300,000 of the postcards in question were printed. They read, in part:

Dear Concerned Citizen:

I am asking you, a resident of California to participate in this survey. As a member of the Science and Astronautics Committee of the United States Congress, I am interested in your opinions of these questions. This spring, our committee will be holding hearings in California on environmental pollution. I would very much appreciate the opportunity to present your views to the committee. The data collected will be made available to all California congressmen, other elected officials and the press.

Sincerely yours,
George Brown,
Member of Congress”

The reverse side of the postcard contained a short survey consisting of nine “yes” or “no” questions. Upon answering these questions, the recipient was invited to return the postcard back to Brown’s office. Brown had used a frank to send the postcards.

Brown’s defense was that the postcard was being used as a way to keep the recipients informed of the results of the survey. He claimed that the survey was mailed out in the course of his regular activities as a member of the House Science and Astronautics Committee.

Tunney’s question to the Court, however, was whether or not Brown should have been required to place a stamp on each postcard before sending them off to California voters via the Post Office, rather than invoking his franking privilege. He also questioned whether tax dollars should be reimbursed to the Post Office for Tunney’s allegedly illegal use of the franking privilege. Tunney’s concern was that the primary campaign of a major political party was going to potentially be influenced by Brown’s alleged misuse of public funds.
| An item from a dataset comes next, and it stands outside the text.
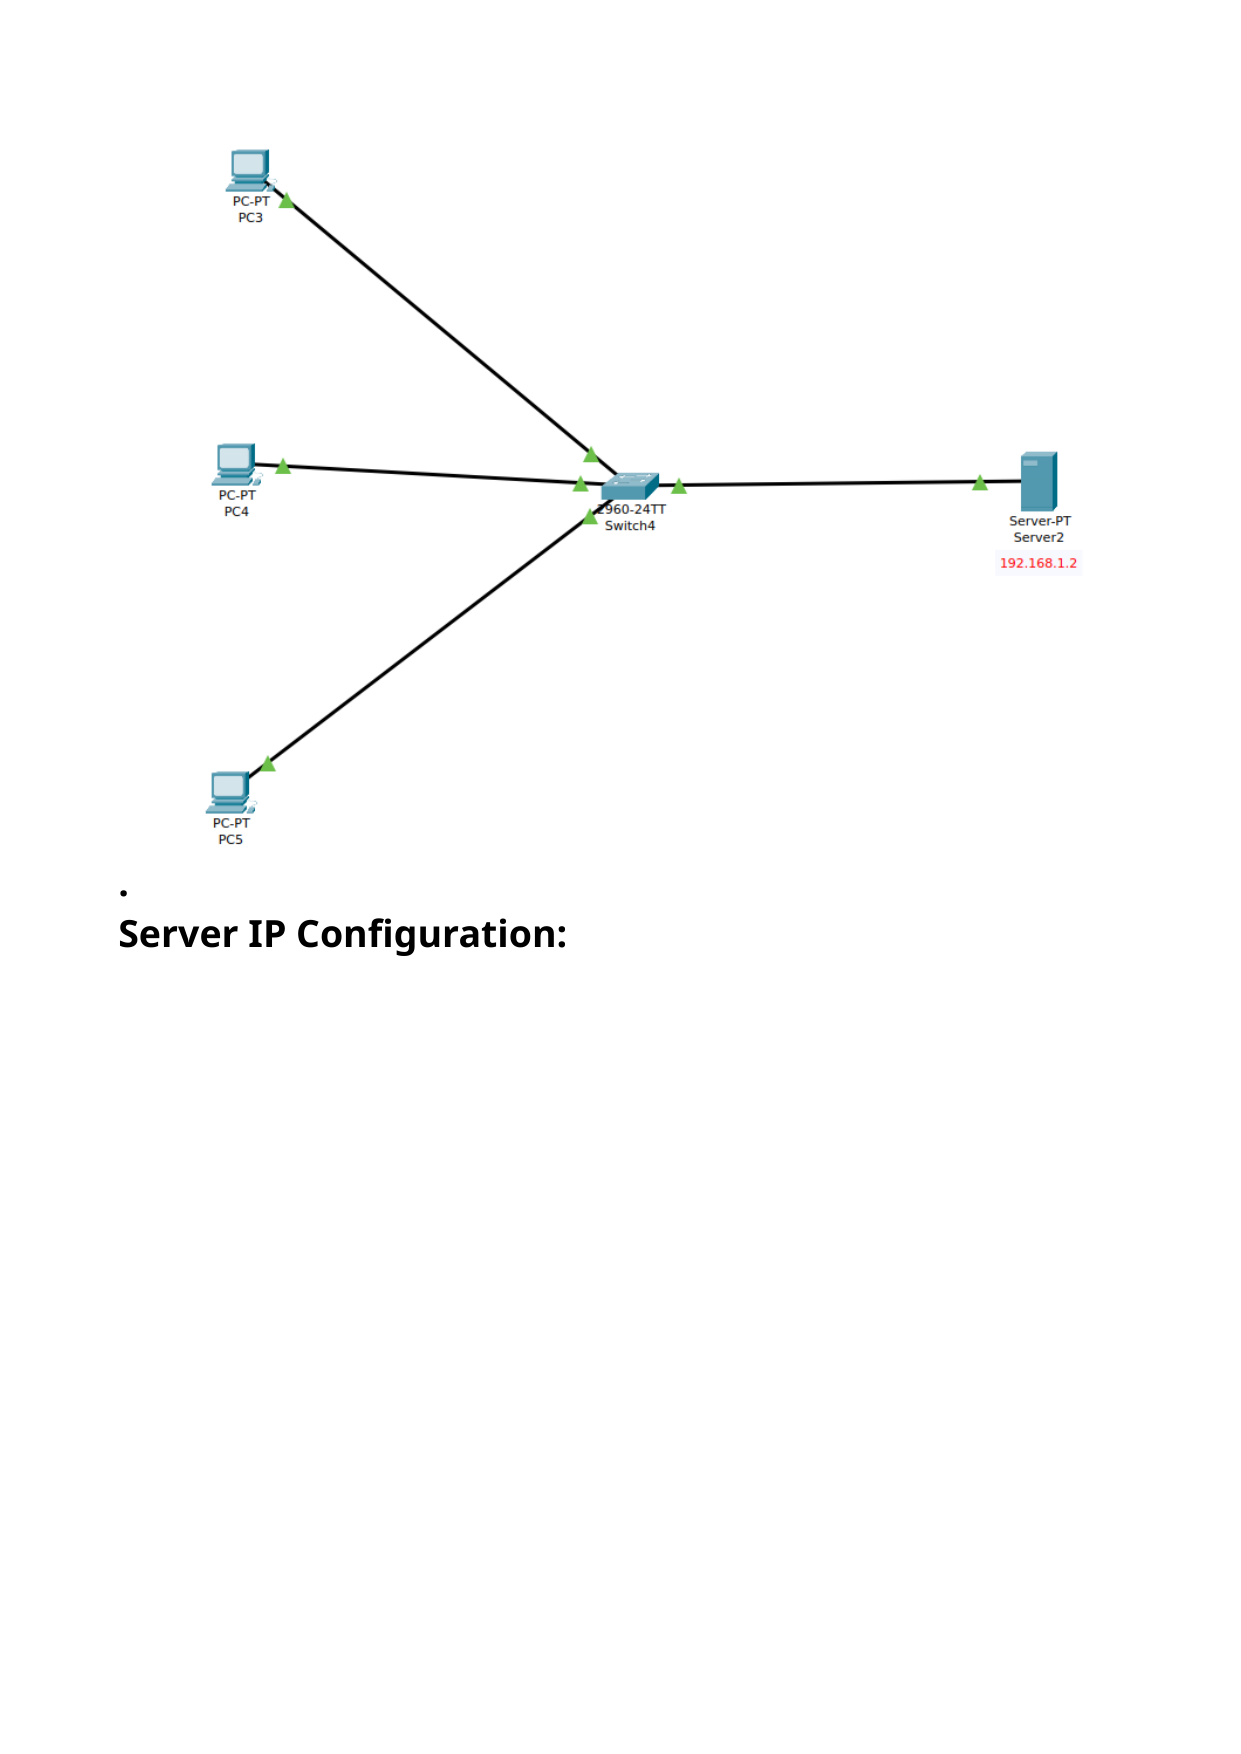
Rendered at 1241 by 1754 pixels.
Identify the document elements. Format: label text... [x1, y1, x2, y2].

picture [118, 118, 1123, 857]
text . [118, 857, 1122, 907]
text Server IP Configuration: [118, 907, 1122, 958]
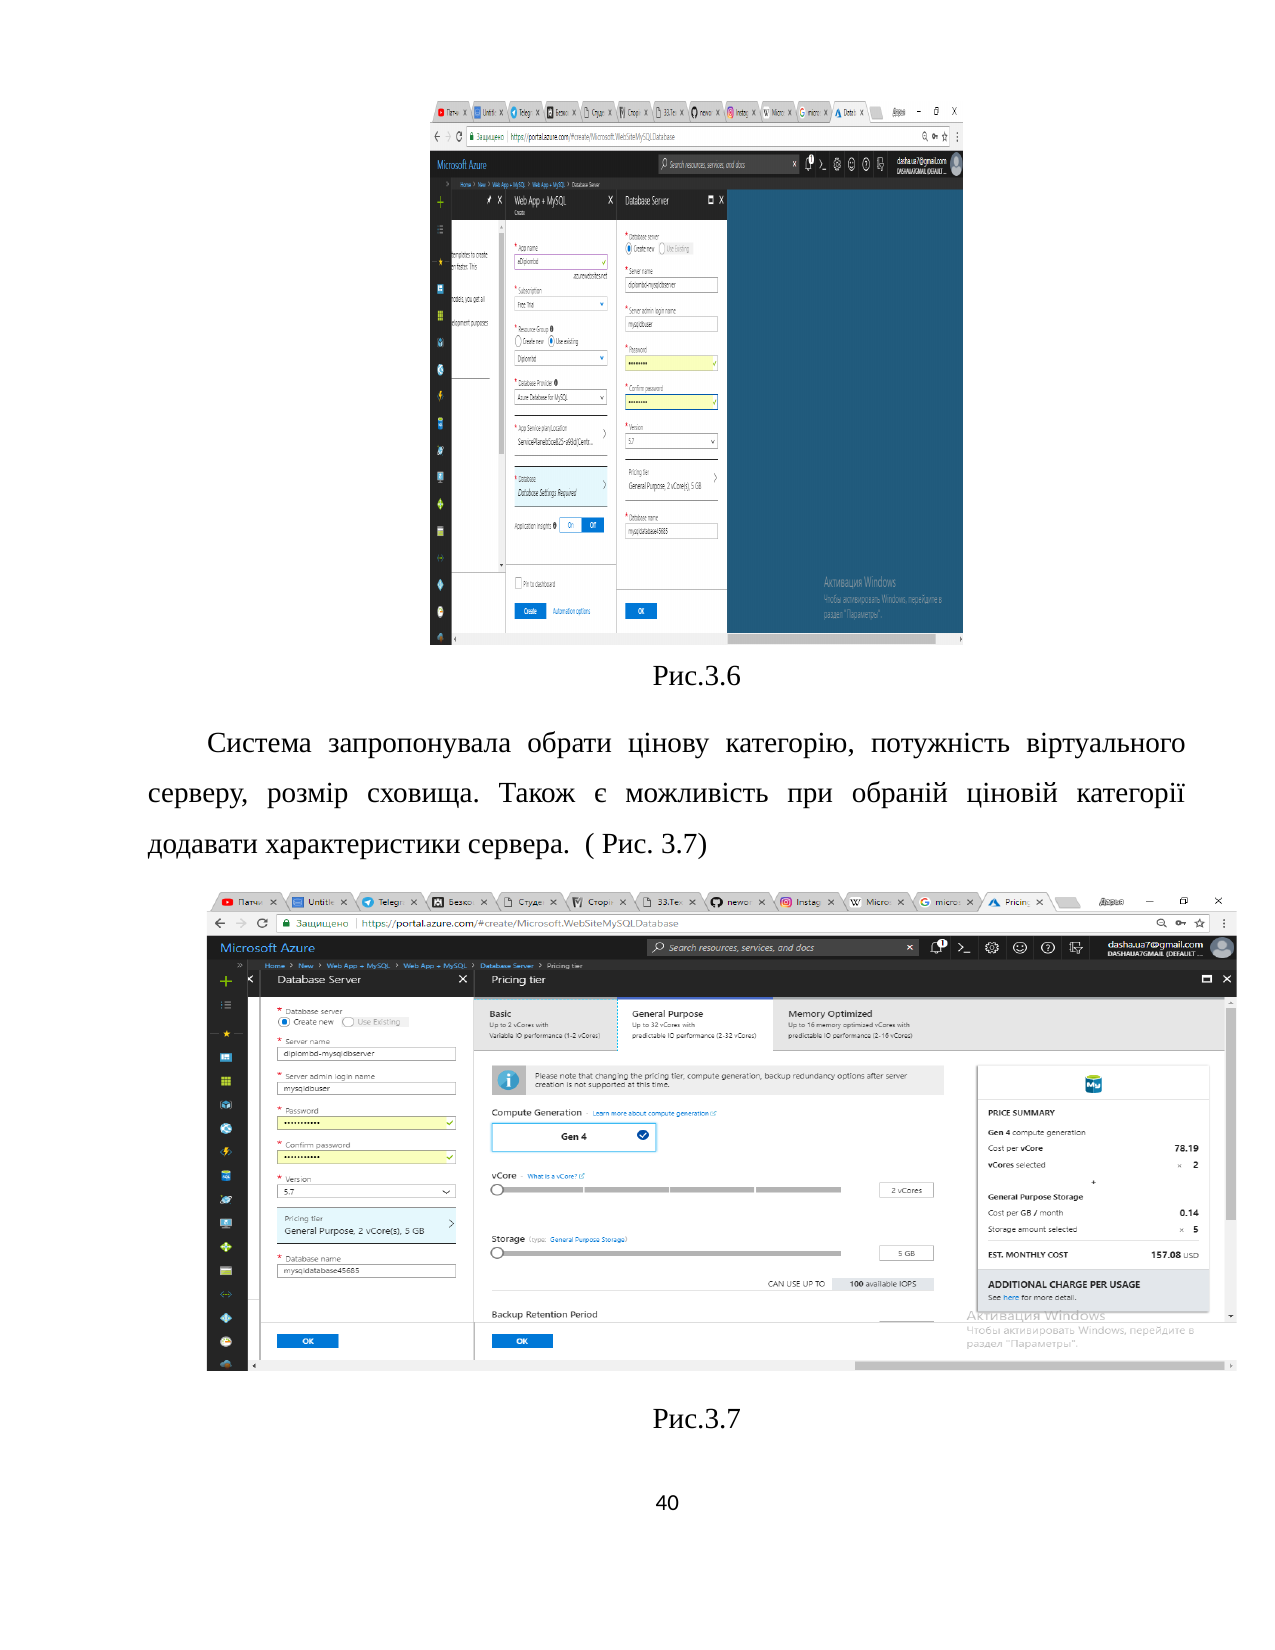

The Court was especially concerned with two things:

  1. That the 300,000 postcards were paid for by Brown, prepared by the public relations firm that was managing his campaign for the Senate, and stuffed into envelopes by volunteer campaign workers; and
  2. That Brown waited until two weeks before election day to mail his literature, and that the literature was mailed to citizens throughout the state of California, rather than those specific to his congressional district.

The Court held that Tunney and his aides presented evidence of the fact that Brown was not distributing “official business,” which would have been a proper use of the franking privilege. Instead, Brown’s literature was more in line with what one would expect to be campaign materials. The Court ultimately found that Tunney had suffered “irreparable damage” in his campaign efforts, and banned Brown and his aides from using his franking privilege to mail any additional pieces of the literature.

Related Legal Terms and Issues

  • Campaign – An organized course of action intended to achieve an ultimate goal.
  • Constituent – A voting member of a community who has the power to appoint or elect an official.
  • Legislation – Laws, collectively.